彩を抱えて降りてきた荒尚は、廊下に集まった面々に向けて。
「女将さんは居るか⁉」と叫ぶ。
集まった面々の中から女将さんを見つけた荒尚は、血の気を失い幾分か軽くなった彩を廊下に横たえた。
「これは……」
一言、女将さんが呟くと番頭はミカを連れて、廊下の奥へと引っ込んでいった。
見てわかる程に、虫は彼女の体を侵食していた。
「貴方達も、彼女についていてあげて?」
久美と斗真に言い放つと、彼女達は手を合わせて立ち去っていった。
彩は微かに目を開けると、ぼやけた視界の中に荒尚がいるのを確認して、口を開き始めた。

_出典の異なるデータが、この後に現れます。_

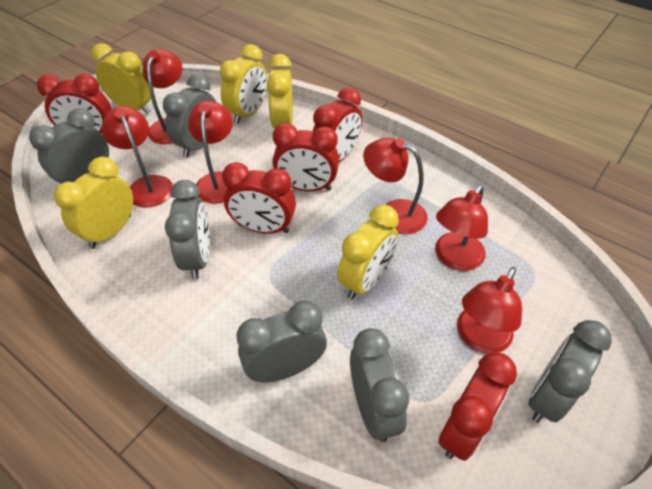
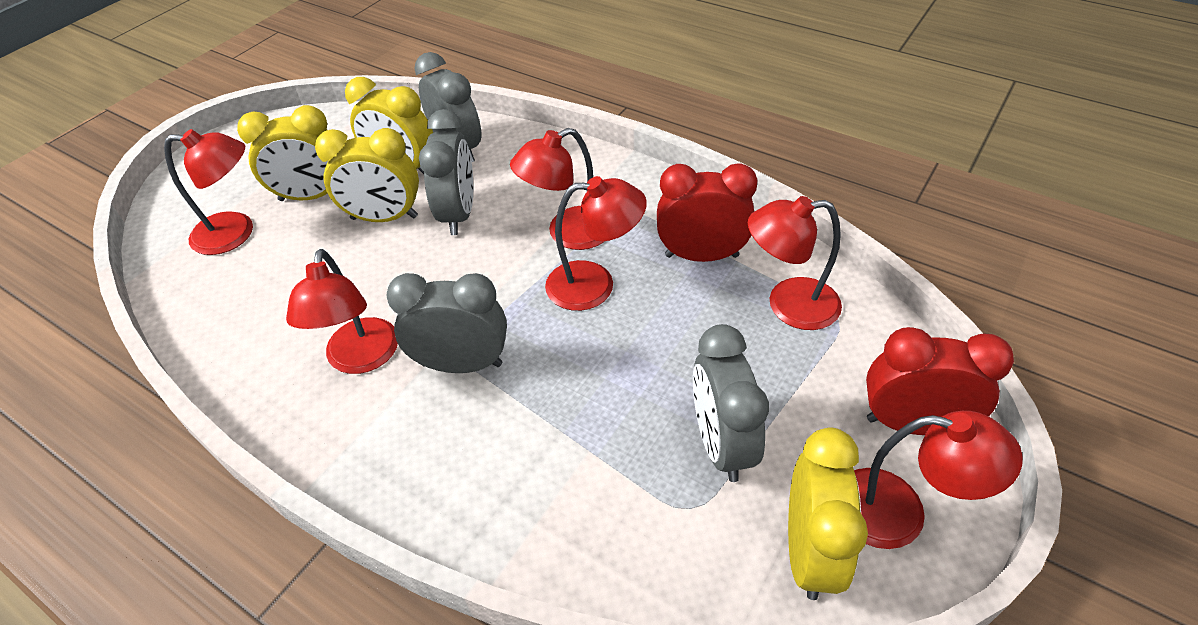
grey clock: 6 -> 4
red clock: 5 -> 2
yellow clock: 5 -> 4

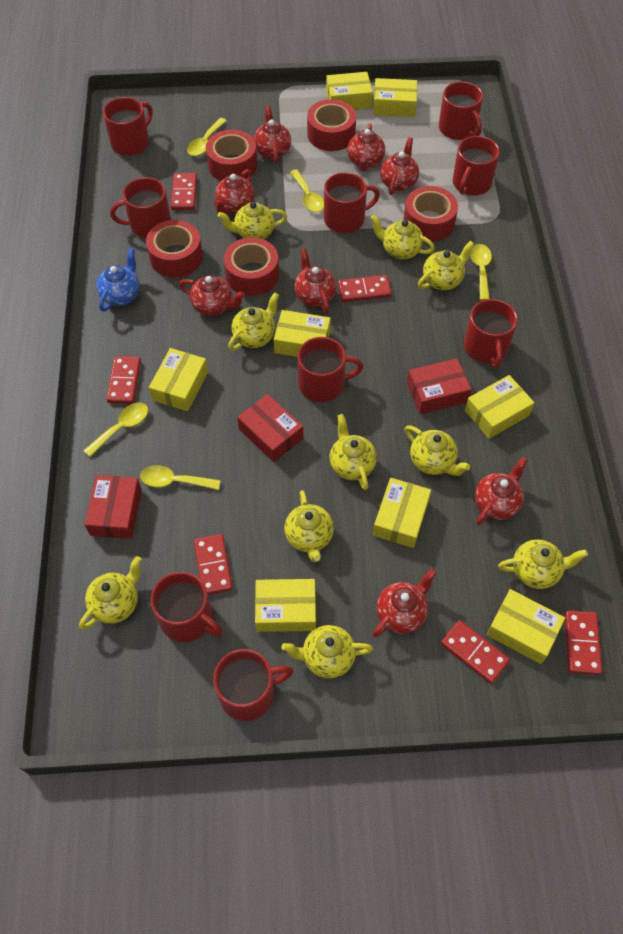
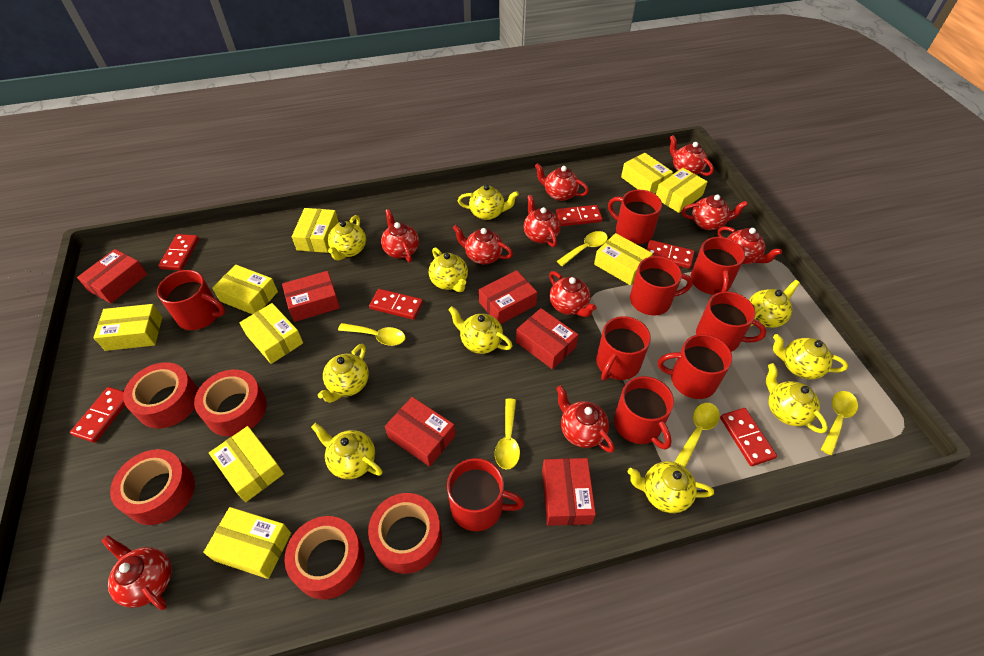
blue teapot: 1 -> 0
red box: 3 -> 6
red teapot: 8 -> 10
yellow box: 8 -> 9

声は既に出るようにはなっていたが、口に耳を近づけなければ聞こえないほどに微かな声しか出せなかった。
「みかを、おねがいします」
「ああ、必ず守る。絶対にだ」
ひゅーひゅー、と彩は音を立てて笑う。
まるで彼女の中が空っぽになったせいで、風が音を奏でているようだった。
「ありがと……う、ございます。
………………わたしは、もやしてください」
「……なんでだ」
「あのむしが、わたしのなかから、でてくる……んです。
もやさ……なきゃ、だめなんです……うぅ……」
音は益々酷くなっていく。
ぼろぼろと涙を溢す姿を見て、荒尚は「判った」と了承する。
ホッとした顔をして、彩は体の力を抜いた。
そして更に顔をくしゃくしゃに歪め、泣き始めた。
嫌だ、嫌だよぅ──。
何度も、何度も。しゃくり上げる度に、空風の音は酷くなっていく。
やがて一際大きな音をたてて、彼女は力尽きた。
穏やかとは程遠い顔で、体を侵されながら死んでいったのだ。
「荒尚さん……」
「…………わかっています。
俺が燃やします」
──すみませんが、灯油を持ってきてくれませんか。
そう女将に頼むと、荒尚は彩を抱き上げて中庭に出ていく。
雨は珍しく止んでいた。
荒尚はそっと、白石の上に彼女を横たえる。
「あの娘は呼びますか?」
灯油を手渡す際に、女将が問い掛けてくる。
荒尚は「頼みます」と短く告げ、彩の体に灯油を振りかけた。
「荒尚さん」
声に振り向けば、後ろには全員が集まっていた。
その中から真っ赤に目を腫らしたミカの姿を見つけると、荒尚は番頭からライターを受け取った。
そして、彩の遺体に火をつけた。
火はあっという間に広がると、彼女の体を黒く染めていく。
虫が苦しげに身を攀じるのを見て、ミカは耐えきれず泣いた。
いつしか、煙るような雨が降り出す。
荒尚は空の彼方、煙の行く先を見つめ続けるのだった。